« Je pense qu’à partir de ce qui se passe entre un homme et une femme, ou entre un père et un fils, on peut appréhender tout ce qui a lieu sur la terre. »
Philippe Garrel.
« Dans ton film, il y a un homme et des femmes autour de lui. Rien n’existe que l’espace toujours très raréfié entre deux personnes. Ce qui compte c’est l’espace circonscrit, c’est Georges de la Tour. Tout ton cinéma est fait sur la possibilité de créer un foyer dans tous les sens du terme. » 1 Ce commentaire de Serge Daney émis à propos de J’entends plus la guitare à l’occasion d’un dialogue avec Philippe Garrel n’aurait sans doute pas suffi à lui seul à déterminer l’objet de cette étude s’il ne convergeait de manière sensible avec d’autres, s’il ne participait pas d’un feu croisé. Colette Mazabrard, dans sa recension critique des Baisers de secours écrit ainsi de façon proche :
‘« Le sujet du film est moins dans la place occupée par les personnages à l’intérieur d’un milieu, le sujet du film est moins l’atmosphère, que ce qui prend place entre deux visages, que l’écoute de ce qui, dans de longs plans-séquences passent dans un mouvement, a lieu entre les personnages. Constamment, le film opère une matérialisation de l’espace qui sépare deux êtres. Et cette matérialisation offre un support, un repère à partir desquels les personnages peuvent se mouvoir, changer. Changer de place. » 2 ’De même, à l’occasion de la sortie de La Naissance de l’amour, Marc Cholodenko fait cette réponse nette à Marie-Anne Guérin qui l’interroge sur les raisons profondes qui lui font écrire des dialogues « strictement entre deux personnages » :
‘« C’est amusant, et c’est probablement dû au hasard de nos natures réciproques, il se trouve effectivement qu’aucun problème ne s’est posé là-dessus. Cela a toujours été de fait, comme ça… De toute manière, si vous regardez les films de Garrel c’est toujours entre deux personnages que ça se passe. » 3 ’En deçà des différences de perspective et d’accent que portent ces citations, se dessine bien une idée commune et partagée : les situations entre deux personnes constituent l’un des motifs visuels et dramatiques 4 privilégiés du cinéma de Philippe Garrel.

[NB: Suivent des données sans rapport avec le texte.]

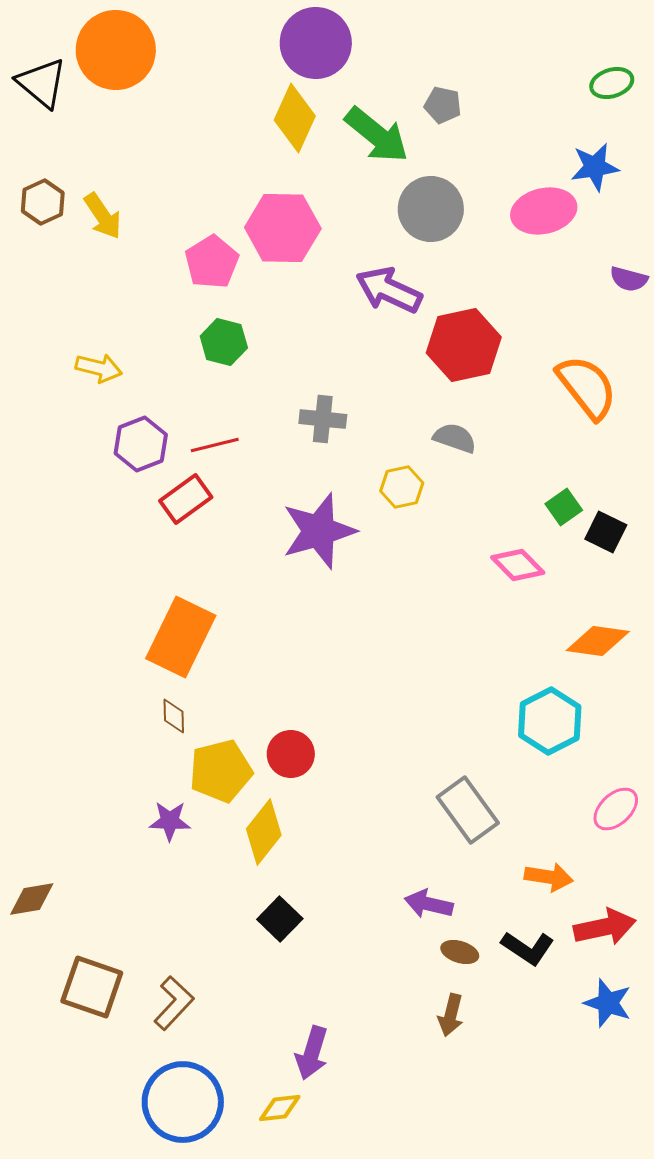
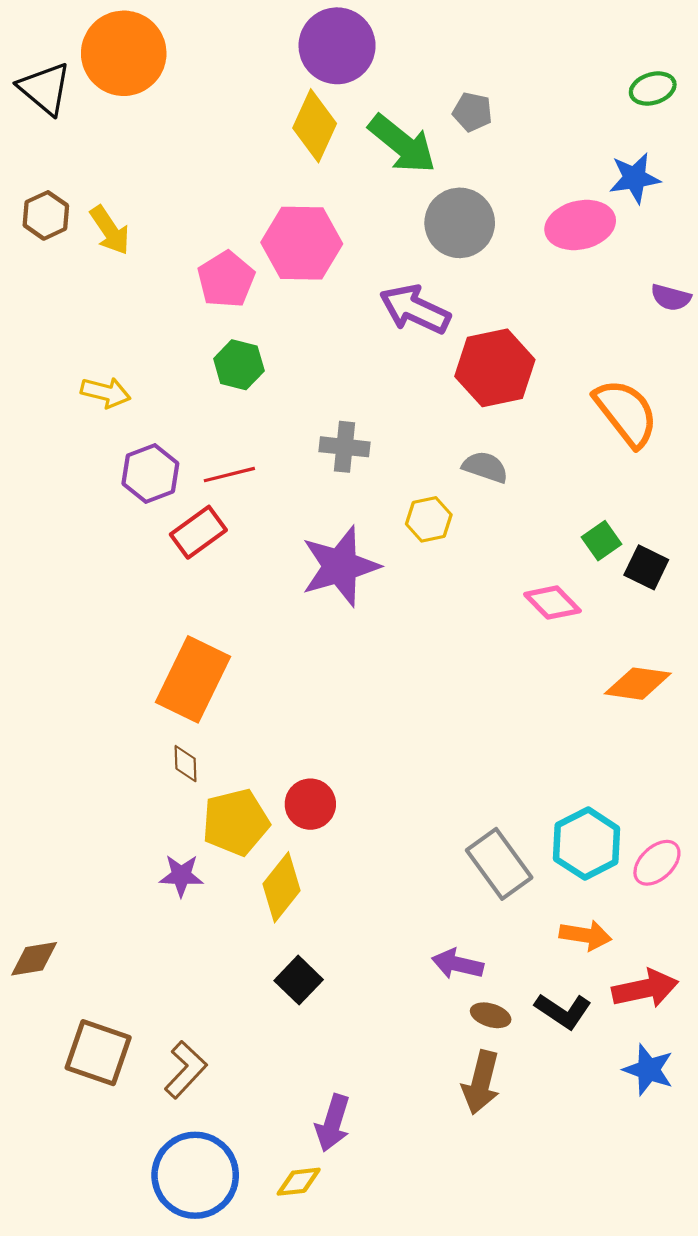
cyan hexagon: (550, 721) -> (587, 844), moved
brown arrow: (451, 1015) -> (481, 1082), size x1.4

Loin de prendre le contre-pied du contenu de ces citations, mais sans se satisfaire de leur ton d’évidence, cette recherche entend revenir sur le constat commun et non concerté qu’elles formulent pour en faire le point de départ d’une exploration analytique. Elle le considère non comme un aboutissement mais comme une invitation répétée à aller voir directement ce qu’il en est de la prégnance des situations entre deux personnes dans le cinéma de Philippe Garrel et des enjeux qui leur sont attachés. Elle souhaite donc d’abord voir dans les situations entre deux personnes un objet problématique, considérant comme Jacques Aumont que « l’objet élémentaire de l’analyse n’est pas l’œuvre mais le problème. » 5 Cet objet problématique, on peut d’ores et déjà, par un article défini et des guillemets autant que par convention, venir le désigner d’une expression fixée en substantif : l’« entre deux personnes ».
Serge Daney et Philippe Garrel « Dialogue » in Cahiers du cinéma, Hors-série 1991, p. 63.
Colette Mazabrard, « L’Amour, le cinéma » in Cahiers du cinéma n° 424, octobre 1989, p. 26. La ponctuation et l’orthographe de la citation ont été scrupuleusement respectés.
Marie-Anne Guérin, « Entretien avec Marc Cholodenko » in Cahiers du cinéma n° 472, octobre 1993, p. 38.
Lorsque nous parlons dans cette étude de motif ou de situation dramatique, le terme dramatique est employé au sens « plat » adopté par Peter Szondi dans Théorie du drame moderne : « L’adjectif “dramatique” n’exprime ici aucune qualité […] mais signifie simplement “appartenant” au drame” […] ». Motif et situation dramatiques veulent donc seulement dire motif et situation participant du drame. Le sens plus émotionnel que l’adjectif dramatique a dans l’expression « intensité dramatique » ou la synonymie qu’il entretient avec des termes comme « pénible » et « triste » n’intervient pas en ces cas-là. Cf. Peter Szondi, Théorie du drame moderne, trad. fr., Lausanne, L’Âge d’homme, 1983, p. 11.
Jacques Aumont, À quoi pensent les films, Paris, Séguier, 1996, p. 150.